An exact copy of the lines from the one containing "помогут не только детям, но и самим родителям" through the final line of the records is the only acceptable answer.

Saved data entries
##########
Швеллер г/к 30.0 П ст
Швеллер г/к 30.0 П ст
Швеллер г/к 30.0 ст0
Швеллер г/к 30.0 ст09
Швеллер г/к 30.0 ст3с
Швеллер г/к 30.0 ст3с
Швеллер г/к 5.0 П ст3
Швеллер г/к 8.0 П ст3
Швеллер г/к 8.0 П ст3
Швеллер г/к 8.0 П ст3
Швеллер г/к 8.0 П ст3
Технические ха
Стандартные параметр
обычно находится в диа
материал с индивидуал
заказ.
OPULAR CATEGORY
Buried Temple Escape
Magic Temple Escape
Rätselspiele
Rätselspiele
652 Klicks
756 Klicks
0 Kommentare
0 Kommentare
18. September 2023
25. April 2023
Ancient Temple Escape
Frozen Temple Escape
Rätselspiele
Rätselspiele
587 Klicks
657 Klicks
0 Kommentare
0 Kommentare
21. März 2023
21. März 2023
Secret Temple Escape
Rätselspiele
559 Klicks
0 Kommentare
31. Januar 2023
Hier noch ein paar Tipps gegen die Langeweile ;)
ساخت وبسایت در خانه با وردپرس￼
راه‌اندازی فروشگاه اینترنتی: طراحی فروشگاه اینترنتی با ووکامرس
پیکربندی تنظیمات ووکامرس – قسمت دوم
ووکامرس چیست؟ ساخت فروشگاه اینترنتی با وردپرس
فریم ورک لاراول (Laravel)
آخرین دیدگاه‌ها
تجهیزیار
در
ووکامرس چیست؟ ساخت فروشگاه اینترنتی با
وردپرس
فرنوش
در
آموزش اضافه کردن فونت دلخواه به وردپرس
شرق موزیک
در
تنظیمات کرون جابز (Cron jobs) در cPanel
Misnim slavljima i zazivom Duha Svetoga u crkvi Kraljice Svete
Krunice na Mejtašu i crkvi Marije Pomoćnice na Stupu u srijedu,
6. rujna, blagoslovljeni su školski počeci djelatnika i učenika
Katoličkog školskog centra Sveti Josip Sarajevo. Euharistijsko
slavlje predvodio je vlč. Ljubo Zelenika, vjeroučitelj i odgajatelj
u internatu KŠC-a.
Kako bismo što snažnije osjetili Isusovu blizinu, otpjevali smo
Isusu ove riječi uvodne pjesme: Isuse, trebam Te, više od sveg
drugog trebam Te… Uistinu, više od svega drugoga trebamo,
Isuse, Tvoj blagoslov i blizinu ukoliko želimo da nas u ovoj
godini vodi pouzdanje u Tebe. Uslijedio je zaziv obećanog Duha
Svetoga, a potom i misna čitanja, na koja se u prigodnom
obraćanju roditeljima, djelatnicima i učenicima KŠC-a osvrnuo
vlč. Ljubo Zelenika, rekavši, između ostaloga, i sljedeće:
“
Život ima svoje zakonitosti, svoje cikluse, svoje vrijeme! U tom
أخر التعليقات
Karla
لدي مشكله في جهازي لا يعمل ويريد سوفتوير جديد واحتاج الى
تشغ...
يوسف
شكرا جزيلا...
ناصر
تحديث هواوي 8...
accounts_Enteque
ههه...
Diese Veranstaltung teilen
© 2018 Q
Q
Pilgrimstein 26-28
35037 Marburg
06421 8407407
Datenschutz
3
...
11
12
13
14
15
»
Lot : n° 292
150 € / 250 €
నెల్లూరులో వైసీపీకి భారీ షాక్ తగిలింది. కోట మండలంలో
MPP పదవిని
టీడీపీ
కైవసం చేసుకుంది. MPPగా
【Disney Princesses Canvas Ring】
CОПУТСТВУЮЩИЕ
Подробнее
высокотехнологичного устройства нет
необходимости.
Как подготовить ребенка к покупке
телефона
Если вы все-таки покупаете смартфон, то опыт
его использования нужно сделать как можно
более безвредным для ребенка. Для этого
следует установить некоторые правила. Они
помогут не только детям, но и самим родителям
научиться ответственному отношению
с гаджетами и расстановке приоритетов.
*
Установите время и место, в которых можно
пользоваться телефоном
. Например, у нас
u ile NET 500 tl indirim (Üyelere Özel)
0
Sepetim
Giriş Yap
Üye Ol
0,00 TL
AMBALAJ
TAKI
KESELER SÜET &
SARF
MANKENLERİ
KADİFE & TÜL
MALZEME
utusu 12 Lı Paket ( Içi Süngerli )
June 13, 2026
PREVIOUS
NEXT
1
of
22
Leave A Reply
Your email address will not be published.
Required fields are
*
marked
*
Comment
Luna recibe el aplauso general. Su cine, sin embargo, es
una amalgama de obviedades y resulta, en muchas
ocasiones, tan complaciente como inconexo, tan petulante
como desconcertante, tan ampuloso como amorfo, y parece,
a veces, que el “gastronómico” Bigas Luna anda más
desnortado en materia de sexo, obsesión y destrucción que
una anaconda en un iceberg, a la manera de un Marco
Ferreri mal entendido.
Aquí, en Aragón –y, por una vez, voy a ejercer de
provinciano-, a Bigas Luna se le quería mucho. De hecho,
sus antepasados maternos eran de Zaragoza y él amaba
##########
## RESULT OF THIS EXERCISE
помогут не только детям, но и самим родителям
научиться ответственному отношению
с гаджетами и расстановке приоритетов.
*
Установите время и место, в которых можно
пользоваться телефоном
. Например, у нас
u ile NET 500 tl indirim (Üyelere Özel)
0
Sepetim
Giriş Yap
Üye Ol
0,00 TL
AMBALAJ
TAKI
KESELER SÜET &
SARF
MANKENLERİ
KADİFE & TÜL
MALZEME
utusu 12 Lı Paket ( Içi Süngerli )
June 13, 2026
PREVIOUS
NEXT
1
of
22
Leave A Reply
Your email address will not be published.
Required fields are
*
marked
*
Comment
Luna recibe el aplauso general. Su cine, sin embargo, es
una amalgama de obviedades y resulta, en muchas
ocasiones, tan complaciente como inconexo, tan petulante
como desconcertante, tan ampuloso como amorfo, y parece,
a veces, que el “gastronómico” Bigas Luna anda más
desnortado en materia de sexo, obsesión y destrucción que
una anaconda en un iceberg, a la manera de un Marco
Ferreri mal entendido.
Aquí, en Aragón –y, por una vez, voy a ejercer de
provinciano-, a Bigas Luna se le quería mucho. De hecho,
sus antepasados maternos eran de Zaragoza y él amaba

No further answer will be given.